There were a couple of very interesting sponsor prompts, and I'm still
a little sad we never got the chance to use Pinata. We went
with PNC's prompt, to build tooling for observability and data lifetimes.
Of course, the word "observability" and "lifetimes" immediately caused us
to think of Kafka and message queueing. So, for our project, we decided to
build a platform to model and display the end to end life cycle of data
cleanly and efficiently. To that end, with only one all-nighter pulled. We
produced Sauron (a very clever name I came up with my self, thank you
very much). Here is a link of
a demo that due to time
constraints we had to make before we could fully hook it up the Confluents
instance that we were simulating our Extract, Transform, Load pipeline on.

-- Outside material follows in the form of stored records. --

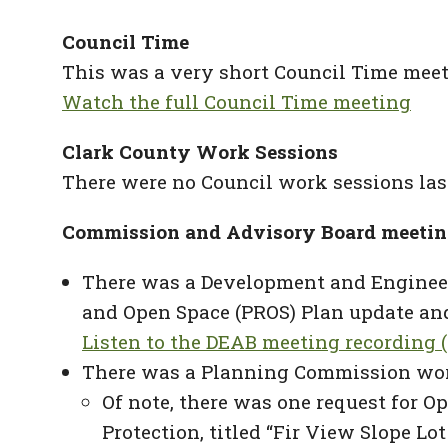
Council Time
This was a very short Council Time meet
Watch the full Council Time meeting
Clark County Work Sessions
There were no Council work sessions las
Commission and Advisory Board meetin
There was a Development and Engineeri
and Open Space (PROS) Plan update and
Listen to the DEAB meeting recording (
There was a Planning Commission wor
Of note, there was one request for O
Protection, titled “Fir View Slope L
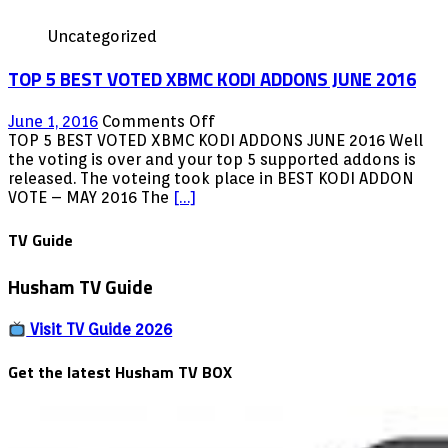
Uncategorized
TOP 5 BEST VOTED XBMC KODI ADDONS JUNE 2016
on
June 1, 2016
Comments Off
TOP
TOP 5 BEST VOTED XBMC KODI ADDONS JUNE 2016 Well
5
the voting is over and your top 5 supported addons is
BEST
released. The voteing took place in BEST KODI ADDON
VOTED
VOTE – MAY 2016 The
[…]
XBMC
KODI
TV Guide
ADDONS
JUNE
Husham TV Guide
2016
Visit TV Guide 2026
Get the latest Husham TV BOX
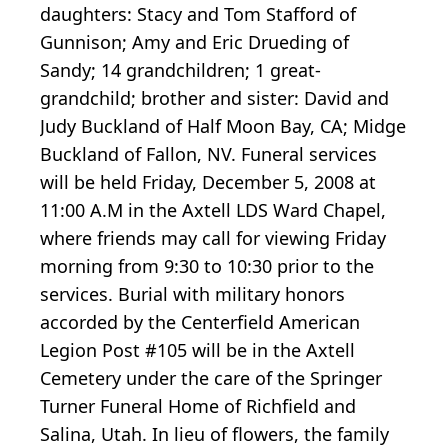
daughters: Stacy and Tom Stafford of
Gunnison; Amy and Eric Drueding of
Sandy; 14 grandchildren; 1 great-
grandchild; brother and sister: David and
Judy Buckland of Half Moon Bay, CA; Midge
Buckland of Fallon, NV. Funeral services
will be held Friday, December 5, 2008 at
11:00 A.M in the Axtell LDS Ward Chapel,
where friends may call for viewing Friday
morning from 9:30 to 10:30 prior to the
services. Burial with military honors
accorded by the Centerfield American
Legion Post #105 will be in the Axtell
Cemetery under the care of the Springer
Turner Funeral Home of Richfield and
Salina, Utah. In lieu of flowers, the family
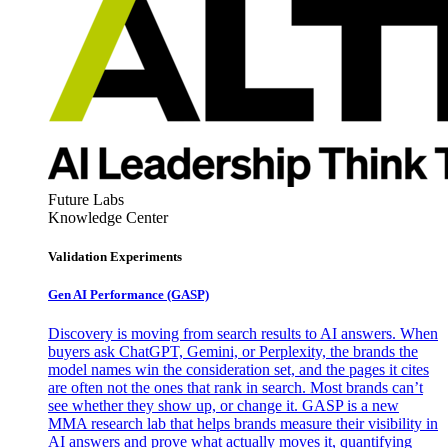
Future Labs
Knowledge Center
Validation Experiments
Gen AI
Performance (GASP)
Discovery is moving from search results to AI answers. When
buyers ask ChatGPT, Gemini, or Perplexity, the brands the
model names win the consideration set, and the pages it cites
are often not the ones that rank in search. Most brands can’t
see whether they show up, or change it. GASP is a new
MMA research lab that helps brands measure their visibility in
AI answers and prove what actually moves it, quantifying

And here is the GitHub repo
Briefly, we used Terraform to spin up a Confluents instance, as well as
several small python cli programs (which were containerized and
orchestrated over k8) which acted as modular consumer-producers to
simulate micro-services in our pipeline. We utilized some minimal (and
very under documented) OpenTelemetry python instrumentation, written
directly into the service, which hooked up to a Jaeger instance
(also deployed on k8). Finally, we somehow (I was asleep) relayed the
Jaeger data into our front end, which you could see in the video.
Overall it was a very good, although exhausting hackathon, and we produced a very interesting project. I learned a lot, and was definitely the most hands on experience that I've had with Kafka. A couple take aways:
- Maybe python isn't the best language for a hackathon. Go is synonymous with cloud native architecture, and it really felt like Jaeger and really the entire stack only tolerated python.
- Tooling, as opposed to consumer software, is difficult to build partially because the standards and protocols which are used have "rougher edges". This is very similar to my experience working in embedded spaces, where protocols designed to I/O with a non-technical user (e.g. USB, SCPI) are much easier to leverage than whatever is going on with QUADSPI.